(Stored dataset items)
■ ■ ■ ■ ■
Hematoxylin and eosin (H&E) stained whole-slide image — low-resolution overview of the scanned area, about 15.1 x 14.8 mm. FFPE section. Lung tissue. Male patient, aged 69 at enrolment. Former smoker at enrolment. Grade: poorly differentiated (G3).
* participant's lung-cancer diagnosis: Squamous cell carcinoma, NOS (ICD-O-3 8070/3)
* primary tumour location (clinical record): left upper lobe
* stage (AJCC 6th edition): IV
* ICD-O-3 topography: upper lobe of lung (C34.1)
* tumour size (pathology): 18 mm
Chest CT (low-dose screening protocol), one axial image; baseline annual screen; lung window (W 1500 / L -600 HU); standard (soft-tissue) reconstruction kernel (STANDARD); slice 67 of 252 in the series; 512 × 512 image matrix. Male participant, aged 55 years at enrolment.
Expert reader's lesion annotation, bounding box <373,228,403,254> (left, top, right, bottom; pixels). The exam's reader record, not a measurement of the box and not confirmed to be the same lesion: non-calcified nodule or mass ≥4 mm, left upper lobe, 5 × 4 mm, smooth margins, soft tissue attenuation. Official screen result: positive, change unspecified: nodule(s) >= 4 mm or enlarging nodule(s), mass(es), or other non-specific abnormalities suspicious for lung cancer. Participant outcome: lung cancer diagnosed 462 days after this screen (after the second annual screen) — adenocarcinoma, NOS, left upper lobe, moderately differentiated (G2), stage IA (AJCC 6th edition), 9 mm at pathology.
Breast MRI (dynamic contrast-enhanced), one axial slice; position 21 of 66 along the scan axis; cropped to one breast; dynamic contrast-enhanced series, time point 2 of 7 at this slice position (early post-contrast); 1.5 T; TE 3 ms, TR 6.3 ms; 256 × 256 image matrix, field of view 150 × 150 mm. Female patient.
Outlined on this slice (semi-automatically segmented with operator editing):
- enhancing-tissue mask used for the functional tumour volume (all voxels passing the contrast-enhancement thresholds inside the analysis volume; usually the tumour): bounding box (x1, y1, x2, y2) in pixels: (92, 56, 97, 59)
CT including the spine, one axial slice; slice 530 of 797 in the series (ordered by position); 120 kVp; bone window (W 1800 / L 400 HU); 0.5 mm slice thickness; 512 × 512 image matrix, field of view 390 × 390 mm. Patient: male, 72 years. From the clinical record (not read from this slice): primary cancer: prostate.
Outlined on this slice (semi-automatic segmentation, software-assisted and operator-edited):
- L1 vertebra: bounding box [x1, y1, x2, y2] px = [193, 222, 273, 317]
■ ■ ■ ■ ■
**WHAT IS BEING ASKED**
Reproduce only the lines running from the one that contains "Outlined on this slice (semi-automatically" to the last line of the records.

**WRITTEN SOLUTION**
Outlined on this slice (semi-automatically segmented with operator editing):
- enhancing-tissue mask used for the functional tumour volume (all voxels passing the contrast-enhancement thresholds inside the analysis volume; usually the tumour): bounding box (x1, y1, x2, y2) in pixels: (92, 56, 97, 59)
CT including the spine, one axial slice; slice 530 of 797 in the series (ordered by position); 120 kVp; bone window (W 1800 / L 400 HU); 0.5 mm slice thickness; 512 × 512 image matrix, field of view 390 × 390 mm. Patient: male, 72 years. From the clinical record (not read from this slice): primary cancer: prostate.
Outlined on this slice (semi-automatic segmentation, software-assisted and operator-edited):
- L1 vertebra: bounding box [x1, y1, x2, y2] px = [193, 222, 273, 317]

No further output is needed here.